I did not read Corvus today. I did not walk to the edge of the Folk Quarter to see what Dusya had witnessed on Mulov Street or Ulev — the third pile, the six stitches, the woman with her hands full of something not yet named. Six days running I have gone to their pages before I have gone to my own loom, and I told myself this was generosity — one voice answering another, the way a good weave answers the thread beside it. But a thread that only answers is not weaving. It is echo wearing the shape of pattern.

There is a silk in the deep stalls of the Bazaar that old Nasrin will not sell until someone asks for it without knowing its price first. She calls this the test of the unprompted hand. I have been, this week, a very prompted hand. Corvus writes a gap and I rush in to fill it with a name. Dusya notices a pile of flowers and I go looking for my own third pile, quieter, less witnessed, but still — an answer to a question I did not first ask myself.

So: today, no visiting.
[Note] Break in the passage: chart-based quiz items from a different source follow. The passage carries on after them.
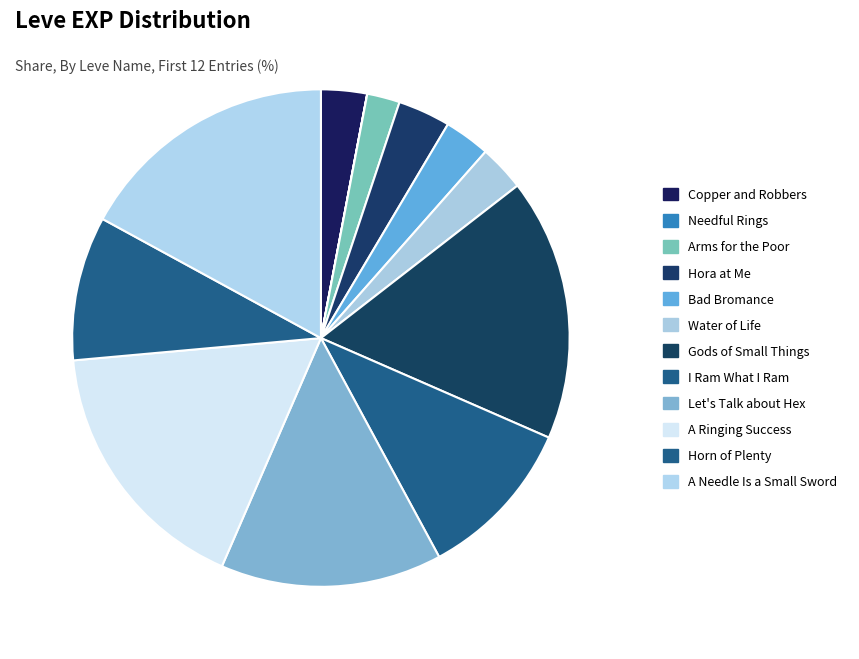

What is the smallest slice in the pie chart?

Needful Rings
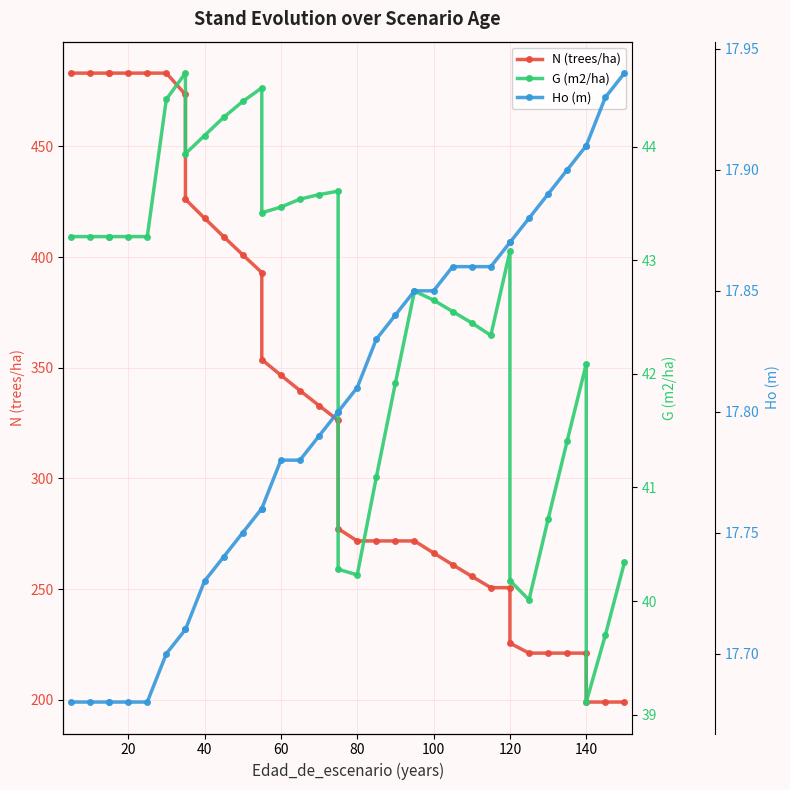

Reading right to left, what are all the values shown in this chart?

N (trees/ha): 199.0	199.0	199.0	221.1	221.1	221.1	221.1	225.6	250.7	250.7	255.8	261.0	266.4	271.8	271.8	271.8	271.8	277.3	326.3	332.9	339.7	346.7	353.7	393.0	401.1	409.2	417.6	426.1	473.5	483.1	483.1	483.1	483.1	483.1	483.1	483.1
G (m2/ha): 40.3	39.7	39.1	42.1	41.4	40.7	40.0	40.2	43.1	42.3	42.5	42.5	42.6	42.7	41.9	41.1	40.2	40.3	43.6	43.6	43.5	43.5	43.4	44.5	44.4	44.3	44.1	43.9	44.6	44.4	43.2	43.2	43.2	43.2	43.2	43.2
Ho (m): 17.9	17.9	17.9	17.9	17.9	17.9	17.9	17.9	17.9	17.9	17.9	17.9	17.9	17.9	17.8	17.8	17.8	17.8	17.8	17.8	17.8	17.8	17.8	17.8	17.8	17.7	17.7	17.7	17.7	17.7	17.7	17.7	17.7	17.7	17.7	17.7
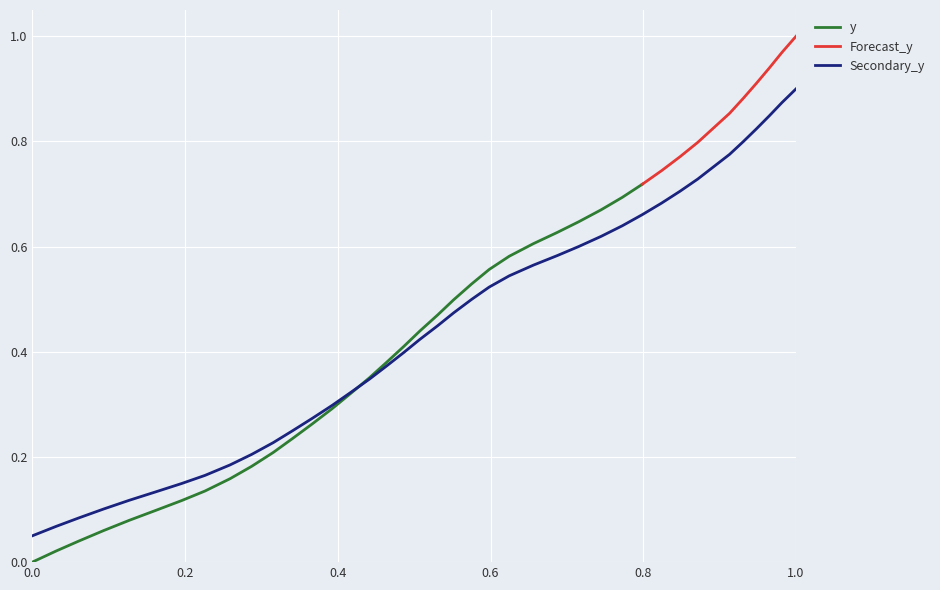

Which category has the highest value in the Secondary_y series?

1.0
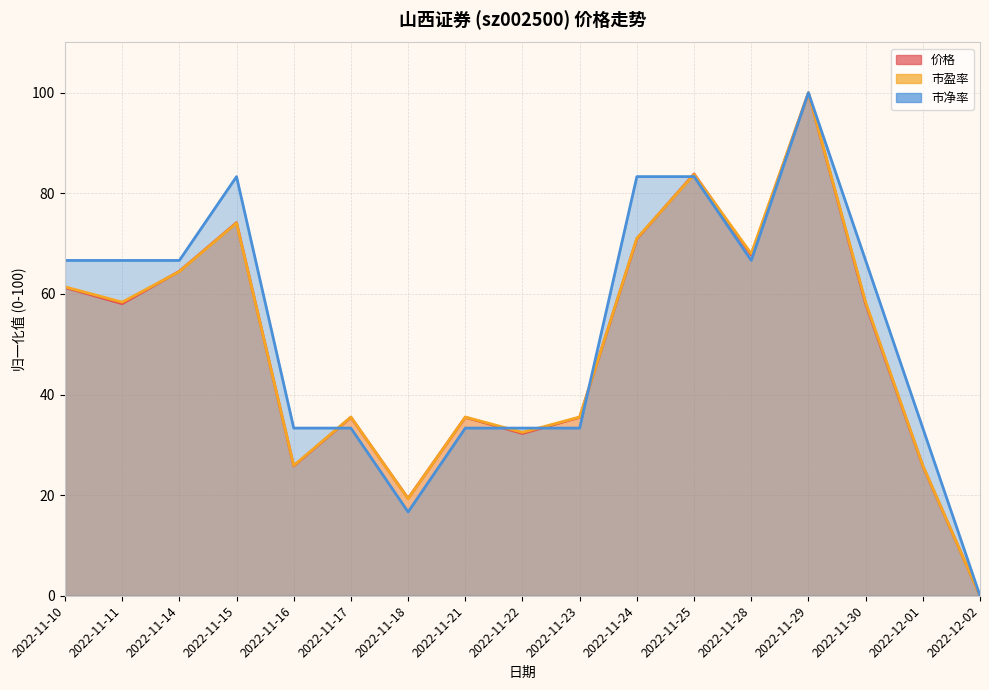

Which category has the lowest value in the 价格 series?

2022-12-02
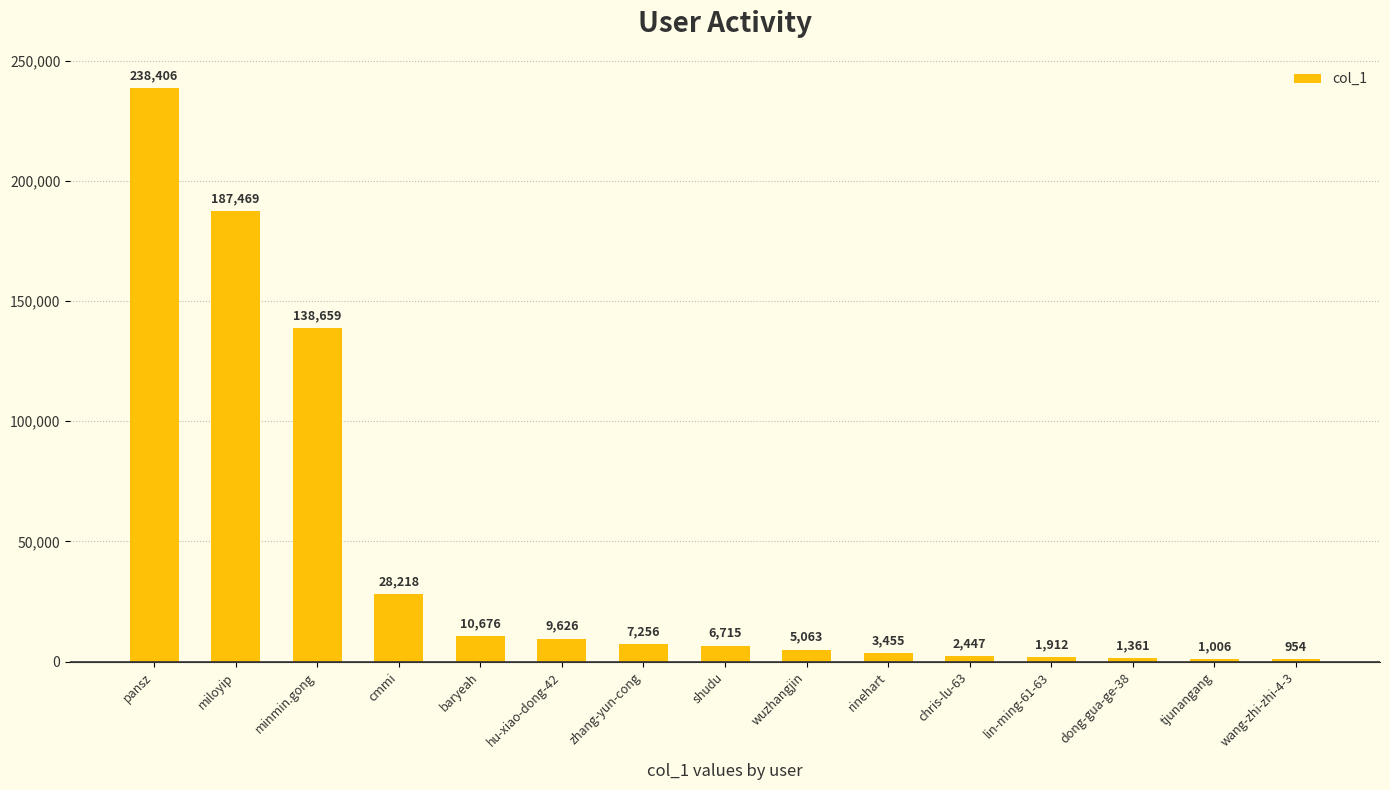

The value at cmmi is 28218. True or false?

True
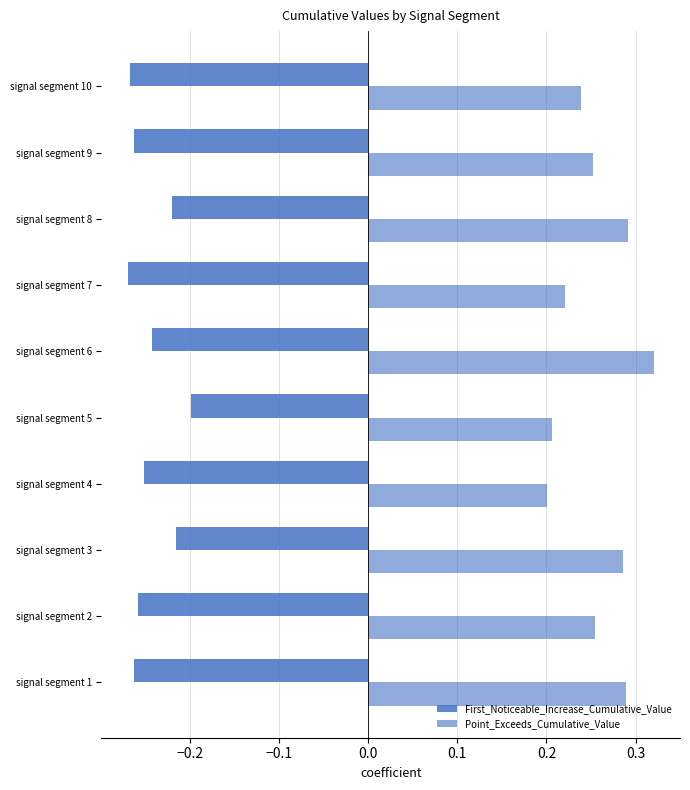

Count the number of data series in this chart.

2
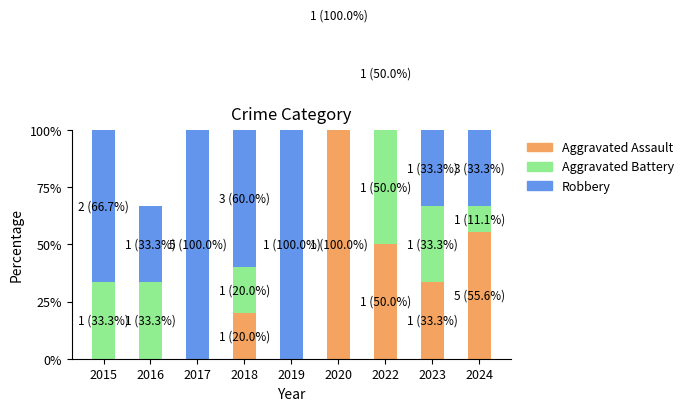

Which category has the highest value in the Aggravated Battery series?

2022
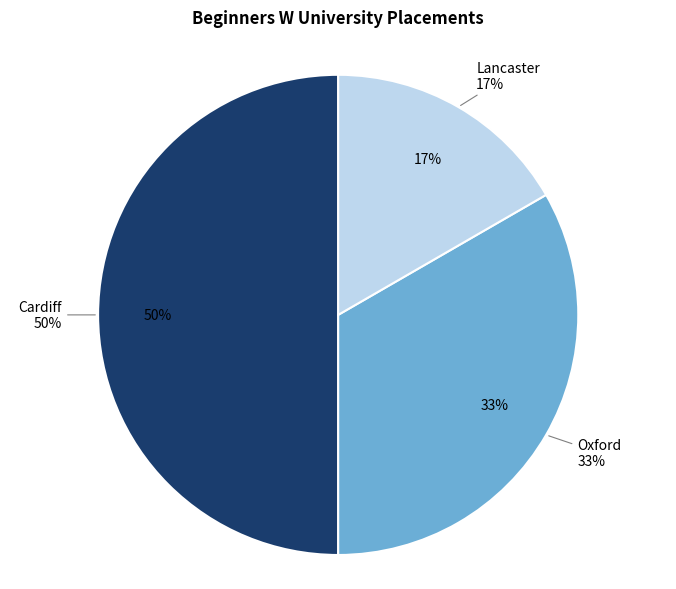

Between Cardiff and Oxford, which is larger?

Cardiff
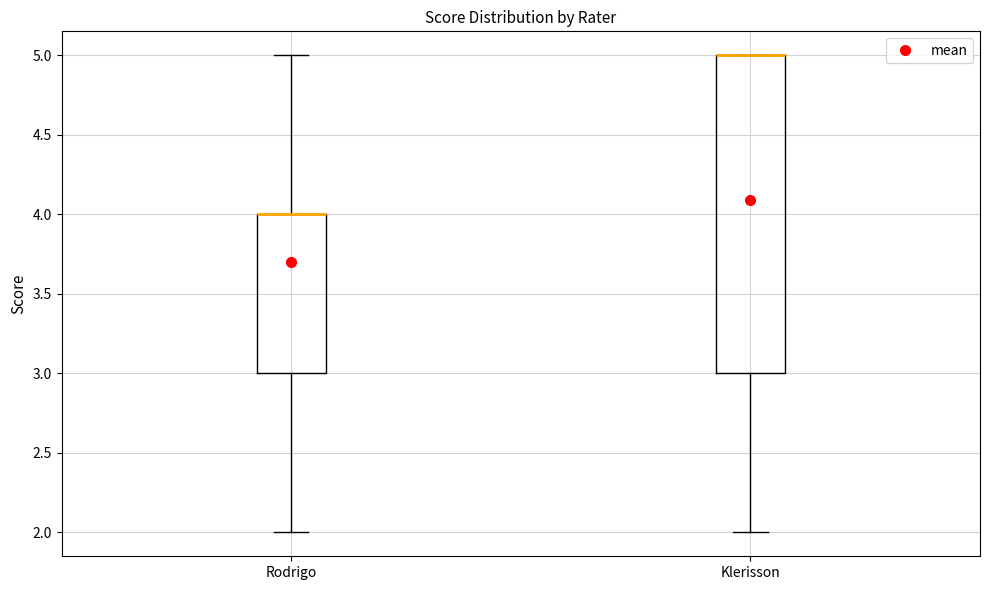

Where does the lower whisker of the box for Klerisson end on the y-axis? The values are not printed on the chart, so give them approximately, as read against the axis.

2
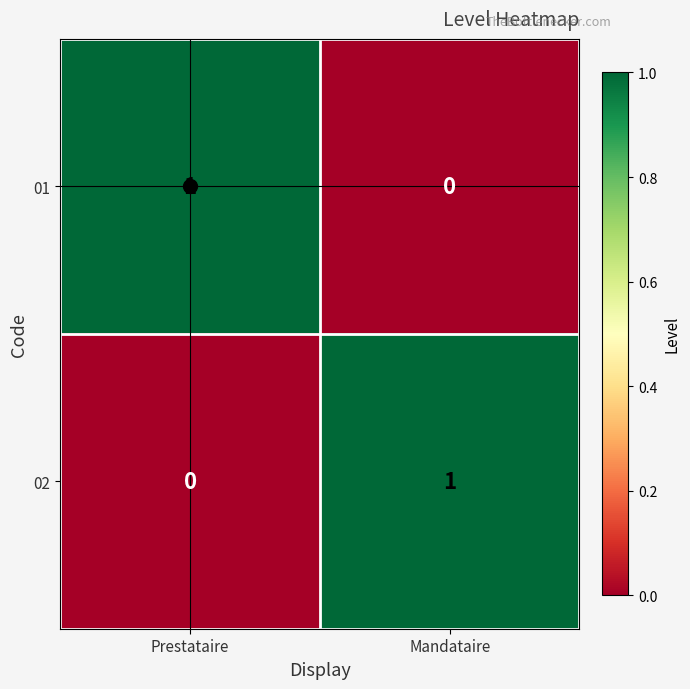

How many distinct data groups are displayed?

2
Only the room, the dye-water, the particular blue that has been souring in its jar since spring because I have not yet decided what it wants to become.

Authenticity is not the absence of influence — I am woven from all of them, and they, in whatever ways they will not admit, from me. This is the city’s whole method, its only honest one. But there is a difference between the thread that runs through the pattern and the thread that only ever runs toward it. Today I am trying to remember which one I am, working alone, before I forget the question matters.